ОТРЫВОК
__________________________________________________

Отношения служанок и госпожи – не антиномия «народ – аристократия» (нет более ни того, ни другого), это остроумная театральная интерпретация сладострастной и горячечной, нервной и любовной связи кумира и толпы, звезды и массы.
И великолепно-пошлая Мадам и скромно-пошлые Служанки – чертовы куклы разудалой поп-оперетки по имени «Любовь к пошлости». Смеемся и любим, а как же? Любим, любим – обожаем ведь это все – и приторный французский шансон, и мелодраматические ужасы, и брызги шампанского, и экзотические танцы народов Востока, и боа из зеленых перьев, и меховые манто в фильмах, где Месья любят Мадамов и наоборот.
Созданный в «Служанках» дурацкий, игрушечный мир, где все притворно, нарочито, пышно, как в публичном доме, – был бы довольно тягостен, если бы не оживляющая все искра насмешливой веселости. Притом и насмешка, и веселость как-то смешаны в нужной пропорции, так что публика знай себе моргает, не успевая хорошенько разобрать – то ли ее потешили, то ли над нею посмеялись.
Некоторые сценические композиции Виктюка последних лет – «Служанки» в меньшей степени, «М. Баттерфляй» и «Федра» в большей – наводят на мысль о своеобразном режиссерском “персонализме”, где уворованный у философии термин, “персонализм”, означает стремление Виктюка выстроить сценический мир исключительно вокруг одной личности и ради личности, ради ее более полного выявления и торжества.
Замысел возникает потом, прежде – встреча с очередным крупным “я”, которое всесторонне обдумывается и ставится во главу угла – настолько, что без Демидовой нет “Федры”, а без Курмангалиева – “М. Баттерфляй”.
Курмангалиев возводит окружающую среду в иную степень сложности. Без него вряд ли был выполним прелестный мотив “божественной иронии”, трагикомический мотив, ныне пронизывающий спектакль. Сам по себе Эрик Курмангалиев есть чудо, артистическое чудо, созданное от полноты чьих-то творческих сил – в поучение миру занудных бинарных оппозиций, где непременно надо быть чем-то раз навсегда определенным. “М. Баттерфляй” можно толковать как столкновение двух мироощущений, воплощенных Сергеем Маковецким (Репе) и Курмангалиевым, – это столкновение ограниченности и безграничности, арифметики, и мистики, “овечьего тепла” и космического холода. “Я знаю! – кричит трогательнейший Рене – Маковецкий. – Бог – мужчина! он понимает тех, кто любит!” – и самое главное: “Я понял, как устроен мир…”

__________________________________________________

ЧТО НУЖНО СДЕЛАТЬ
(1) Ответьте на вопросы по отрывку:
(а) Без какой актрисы, по словам автора, нет «Федры»?
(б) Какого цвета перья у боа, которое упомянуто среди предметов «любви к пошлости»?
(в) Какие две постановки «в большей степени» наводят на мысль о режиссерском «персонализме»?
(2) Выпишите из отрывка дословно фрагмент от слов «И великолепно-пошлая Мадам» до слов «над нею посмеялись.».
(3) Какие фамилии встречаются в отрывке? Перечислите все.
Записи для этой работы не понадобятся.

__________________________________________________

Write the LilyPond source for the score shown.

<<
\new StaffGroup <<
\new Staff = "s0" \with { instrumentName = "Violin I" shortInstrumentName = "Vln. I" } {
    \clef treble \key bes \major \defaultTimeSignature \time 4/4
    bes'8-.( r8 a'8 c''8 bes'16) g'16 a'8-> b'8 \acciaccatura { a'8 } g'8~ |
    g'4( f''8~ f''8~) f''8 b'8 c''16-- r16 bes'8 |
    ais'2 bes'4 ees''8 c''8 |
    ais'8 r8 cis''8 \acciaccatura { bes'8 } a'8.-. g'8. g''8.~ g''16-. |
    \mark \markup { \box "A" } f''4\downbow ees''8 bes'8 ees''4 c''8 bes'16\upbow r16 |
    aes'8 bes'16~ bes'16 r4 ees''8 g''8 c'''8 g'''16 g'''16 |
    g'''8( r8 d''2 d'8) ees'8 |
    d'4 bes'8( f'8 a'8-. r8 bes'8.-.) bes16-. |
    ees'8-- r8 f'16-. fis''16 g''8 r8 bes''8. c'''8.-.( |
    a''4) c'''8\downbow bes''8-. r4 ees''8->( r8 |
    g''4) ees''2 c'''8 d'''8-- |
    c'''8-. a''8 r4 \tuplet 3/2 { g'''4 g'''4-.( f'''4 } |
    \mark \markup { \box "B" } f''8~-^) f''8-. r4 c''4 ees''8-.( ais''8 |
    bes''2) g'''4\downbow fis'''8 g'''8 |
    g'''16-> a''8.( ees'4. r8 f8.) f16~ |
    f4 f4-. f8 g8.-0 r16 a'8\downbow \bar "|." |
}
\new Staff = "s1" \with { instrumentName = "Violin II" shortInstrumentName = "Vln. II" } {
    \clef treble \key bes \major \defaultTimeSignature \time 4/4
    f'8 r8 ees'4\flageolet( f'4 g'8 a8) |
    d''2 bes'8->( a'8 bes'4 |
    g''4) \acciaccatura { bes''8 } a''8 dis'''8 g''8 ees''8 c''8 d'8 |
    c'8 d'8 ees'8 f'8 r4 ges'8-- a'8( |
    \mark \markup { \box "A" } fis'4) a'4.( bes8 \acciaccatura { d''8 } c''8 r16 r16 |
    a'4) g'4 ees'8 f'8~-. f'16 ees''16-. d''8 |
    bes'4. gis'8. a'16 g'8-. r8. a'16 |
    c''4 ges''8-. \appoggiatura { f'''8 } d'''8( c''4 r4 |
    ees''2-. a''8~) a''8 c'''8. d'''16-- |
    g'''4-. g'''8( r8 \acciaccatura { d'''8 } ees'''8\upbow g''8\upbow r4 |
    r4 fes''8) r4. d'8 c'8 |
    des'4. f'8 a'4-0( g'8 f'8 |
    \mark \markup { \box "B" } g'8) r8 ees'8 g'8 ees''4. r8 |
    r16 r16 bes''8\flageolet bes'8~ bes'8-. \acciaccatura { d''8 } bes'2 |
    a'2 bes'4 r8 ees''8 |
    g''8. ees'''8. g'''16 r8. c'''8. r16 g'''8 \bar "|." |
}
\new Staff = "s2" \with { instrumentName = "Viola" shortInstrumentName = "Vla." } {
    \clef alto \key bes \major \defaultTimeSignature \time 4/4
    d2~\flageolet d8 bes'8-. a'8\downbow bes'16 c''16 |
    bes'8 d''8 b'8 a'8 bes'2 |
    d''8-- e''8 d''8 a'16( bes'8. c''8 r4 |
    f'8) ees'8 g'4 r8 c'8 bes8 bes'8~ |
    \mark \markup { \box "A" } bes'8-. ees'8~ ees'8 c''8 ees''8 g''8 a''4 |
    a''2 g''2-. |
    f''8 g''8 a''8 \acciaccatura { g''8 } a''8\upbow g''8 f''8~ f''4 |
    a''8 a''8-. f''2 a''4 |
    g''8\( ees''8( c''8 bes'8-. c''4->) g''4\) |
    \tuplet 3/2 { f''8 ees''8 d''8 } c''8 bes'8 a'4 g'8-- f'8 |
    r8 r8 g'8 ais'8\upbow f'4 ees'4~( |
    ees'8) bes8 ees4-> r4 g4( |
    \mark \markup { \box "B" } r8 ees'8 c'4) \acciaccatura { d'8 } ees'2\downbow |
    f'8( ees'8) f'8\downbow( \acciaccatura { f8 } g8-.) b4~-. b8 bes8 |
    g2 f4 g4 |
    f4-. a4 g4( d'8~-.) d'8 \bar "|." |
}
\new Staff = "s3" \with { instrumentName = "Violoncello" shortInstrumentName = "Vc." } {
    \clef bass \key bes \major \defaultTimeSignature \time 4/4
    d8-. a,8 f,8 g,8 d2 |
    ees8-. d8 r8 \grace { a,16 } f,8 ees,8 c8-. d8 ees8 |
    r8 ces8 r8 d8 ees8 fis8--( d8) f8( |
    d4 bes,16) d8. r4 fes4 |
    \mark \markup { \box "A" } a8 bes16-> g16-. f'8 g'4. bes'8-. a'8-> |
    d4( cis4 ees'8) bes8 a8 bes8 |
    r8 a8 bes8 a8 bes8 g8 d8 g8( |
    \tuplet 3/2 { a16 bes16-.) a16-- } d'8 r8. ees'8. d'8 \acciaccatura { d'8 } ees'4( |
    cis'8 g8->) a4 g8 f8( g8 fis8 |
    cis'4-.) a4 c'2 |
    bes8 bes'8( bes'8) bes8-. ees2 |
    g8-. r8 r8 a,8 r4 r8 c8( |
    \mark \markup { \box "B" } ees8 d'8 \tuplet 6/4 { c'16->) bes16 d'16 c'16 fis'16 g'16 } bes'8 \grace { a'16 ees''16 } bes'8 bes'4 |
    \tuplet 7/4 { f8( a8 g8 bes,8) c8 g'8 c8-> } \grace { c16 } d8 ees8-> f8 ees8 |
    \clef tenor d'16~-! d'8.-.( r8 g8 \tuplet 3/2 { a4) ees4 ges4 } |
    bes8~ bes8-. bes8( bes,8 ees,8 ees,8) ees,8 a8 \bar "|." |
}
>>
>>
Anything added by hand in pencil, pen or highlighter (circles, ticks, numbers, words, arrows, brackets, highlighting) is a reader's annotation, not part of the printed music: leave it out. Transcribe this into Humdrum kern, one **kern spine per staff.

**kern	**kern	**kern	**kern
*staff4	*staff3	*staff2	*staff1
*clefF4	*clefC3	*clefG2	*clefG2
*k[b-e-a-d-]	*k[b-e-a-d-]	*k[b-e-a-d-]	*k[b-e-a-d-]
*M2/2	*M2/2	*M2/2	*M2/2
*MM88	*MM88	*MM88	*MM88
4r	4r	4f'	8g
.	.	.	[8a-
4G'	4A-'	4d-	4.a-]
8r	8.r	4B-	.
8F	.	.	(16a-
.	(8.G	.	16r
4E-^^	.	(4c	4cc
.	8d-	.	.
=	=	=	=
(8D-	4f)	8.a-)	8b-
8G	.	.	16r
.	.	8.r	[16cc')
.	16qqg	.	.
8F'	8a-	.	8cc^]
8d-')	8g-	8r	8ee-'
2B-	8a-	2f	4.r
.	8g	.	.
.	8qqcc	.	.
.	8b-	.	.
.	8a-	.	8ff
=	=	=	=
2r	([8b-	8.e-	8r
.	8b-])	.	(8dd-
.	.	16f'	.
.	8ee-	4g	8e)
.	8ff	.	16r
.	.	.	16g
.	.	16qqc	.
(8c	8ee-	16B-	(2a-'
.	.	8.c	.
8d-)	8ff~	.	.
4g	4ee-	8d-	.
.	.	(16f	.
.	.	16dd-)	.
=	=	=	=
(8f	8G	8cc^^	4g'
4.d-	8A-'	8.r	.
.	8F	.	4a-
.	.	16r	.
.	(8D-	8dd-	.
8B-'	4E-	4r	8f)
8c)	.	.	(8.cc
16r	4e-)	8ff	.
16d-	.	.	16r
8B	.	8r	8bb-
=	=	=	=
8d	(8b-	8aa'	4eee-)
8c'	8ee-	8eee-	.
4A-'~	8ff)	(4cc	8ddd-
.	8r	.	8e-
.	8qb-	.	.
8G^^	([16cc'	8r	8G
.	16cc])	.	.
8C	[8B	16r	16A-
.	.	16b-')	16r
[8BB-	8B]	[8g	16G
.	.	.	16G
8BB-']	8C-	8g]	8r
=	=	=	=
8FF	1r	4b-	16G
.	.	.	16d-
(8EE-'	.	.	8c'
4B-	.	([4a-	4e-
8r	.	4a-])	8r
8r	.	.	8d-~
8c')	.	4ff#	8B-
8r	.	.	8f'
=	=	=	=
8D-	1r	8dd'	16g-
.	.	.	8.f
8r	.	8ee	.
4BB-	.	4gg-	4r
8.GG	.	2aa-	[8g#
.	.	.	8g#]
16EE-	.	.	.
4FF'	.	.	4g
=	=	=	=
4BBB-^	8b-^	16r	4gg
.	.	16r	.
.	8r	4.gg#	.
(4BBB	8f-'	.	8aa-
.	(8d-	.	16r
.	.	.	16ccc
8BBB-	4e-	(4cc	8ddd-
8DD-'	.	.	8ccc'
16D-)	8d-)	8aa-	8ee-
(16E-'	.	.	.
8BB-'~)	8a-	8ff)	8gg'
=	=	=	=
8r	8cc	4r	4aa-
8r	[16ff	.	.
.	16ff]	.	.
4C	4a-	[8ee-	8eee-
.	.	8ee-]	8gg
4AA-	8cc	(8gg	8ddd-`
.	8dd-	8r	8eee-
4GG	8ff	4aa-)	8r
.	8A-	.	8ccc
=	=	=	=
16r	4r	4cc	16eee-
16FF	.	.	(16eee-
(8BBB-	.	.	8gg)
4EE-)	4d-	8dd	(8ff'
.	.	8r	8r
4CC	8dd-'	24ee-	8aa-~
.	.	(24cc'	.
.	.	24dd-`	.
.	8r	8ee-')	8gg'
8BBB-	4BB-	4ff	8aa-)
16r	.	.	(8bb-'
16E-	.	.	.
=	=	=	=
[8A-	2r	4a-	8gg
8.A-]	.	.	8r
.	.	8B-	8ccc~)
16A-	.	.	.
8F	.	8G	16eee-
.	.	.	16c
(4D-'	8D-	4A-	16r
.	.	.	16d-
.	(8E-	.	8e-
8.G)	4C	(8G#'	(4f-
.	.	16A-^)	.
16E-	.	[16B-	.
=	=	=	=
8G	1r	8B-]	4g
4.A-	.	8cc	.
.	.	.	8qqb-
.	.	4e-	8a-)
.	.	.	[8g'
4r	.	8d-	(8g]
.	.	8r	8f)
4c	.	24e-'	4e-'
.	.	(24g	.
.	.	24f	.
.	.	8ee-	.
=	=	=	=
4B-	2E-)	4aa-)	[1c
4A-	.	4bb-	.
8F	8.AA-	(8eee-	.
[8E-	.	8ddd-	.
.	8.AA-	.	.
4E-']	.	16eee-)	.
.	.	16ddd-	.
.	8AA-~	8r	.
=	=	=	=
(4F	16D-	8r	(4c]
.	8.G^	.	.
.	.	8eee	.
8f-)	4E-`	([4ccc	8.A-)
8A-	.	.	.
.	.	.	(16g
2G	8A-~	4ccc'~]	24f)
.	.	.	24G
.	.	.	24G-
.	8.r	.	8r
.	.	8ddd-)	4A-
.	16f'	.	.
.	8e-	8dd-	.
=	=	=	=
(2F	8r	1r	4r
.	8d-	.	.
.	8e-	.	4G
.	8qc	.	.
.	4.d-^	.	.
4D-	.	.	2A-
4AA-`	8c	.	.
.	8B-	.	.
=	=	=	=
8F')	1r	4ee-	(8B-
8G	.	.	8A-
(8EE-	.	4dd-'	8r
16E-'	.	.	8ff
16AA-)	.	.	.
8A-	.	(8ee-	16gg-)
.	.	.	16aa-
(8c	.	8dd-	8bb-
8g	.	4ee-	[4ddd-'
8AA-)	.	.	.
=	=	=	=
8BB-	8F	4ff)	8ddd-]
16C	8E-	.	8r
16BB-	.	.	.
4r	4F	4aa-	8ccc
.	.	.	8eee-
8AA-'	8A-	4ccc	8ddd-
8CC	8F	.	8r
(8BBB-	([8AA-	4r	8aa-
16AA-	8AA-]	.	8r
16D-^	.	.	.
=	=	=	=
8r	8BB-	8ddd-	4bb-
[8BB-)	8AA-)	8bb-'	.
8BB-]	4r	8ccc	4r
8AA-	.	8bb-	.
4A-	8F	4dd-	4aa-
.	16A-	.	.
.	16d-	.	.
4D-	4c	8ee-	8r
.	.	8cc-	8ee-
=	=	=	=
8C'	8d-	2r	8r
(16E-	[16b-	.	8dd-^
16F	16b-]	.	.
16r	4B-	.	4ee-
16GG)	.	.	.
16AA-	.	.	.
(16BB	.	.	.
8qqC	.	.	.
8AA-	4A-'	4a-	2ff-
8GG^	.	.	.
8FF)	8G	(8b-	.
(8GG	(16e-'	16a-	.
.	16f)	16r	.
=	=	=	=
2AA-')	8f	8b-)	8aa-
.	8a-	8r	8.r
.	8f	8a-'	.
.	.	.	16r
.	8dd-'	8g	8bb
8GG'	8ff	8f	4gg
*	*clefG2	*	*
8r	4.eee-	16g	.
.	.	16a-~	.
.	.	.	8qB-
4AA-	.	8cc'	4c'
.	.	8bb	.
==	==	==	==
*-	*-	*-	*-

__________________________________________________

ОТВЕТЫ ПО ЗАДАНИЯМ
(1)
(а) Без Демидовой.
(б) Зеленого.
(в) «М. Баттерфляй» и «Федра».

(2)
И великолепно-пошлая Мадам и скромно-пошлые Служанки – чертовы куклы разудалой поп-оперетки по имени «Любовь к пошлости». Смеемся и любим, а как же? Любим, любим – обожаем ведь это все – и приторный французский шансон, и мелодраматические ужасы, и брызги шампанского, и экзотические танцы народов Востока, и боа из зеленых перьев, и меховые манто в фильмах, где Месья любят Мадамов и наоборот.
Созданный в «Служанках» дурацкий, игрушечный мир, где все притворно, нарочито, пышно, как в публичном доме, – был бы довольно тягостен, если бы не оживляющая все искра насмешливой веселости. Притом и насмешка, и веселость как-то смешаны в нужной пропорции, так что публика знай себе моргает, не успевая хорошенько разобрать – то ли ее потешили, то ли над нею посмеялись.

(3) Виктюк, Демидова, Курмангалиев, Маковецкий.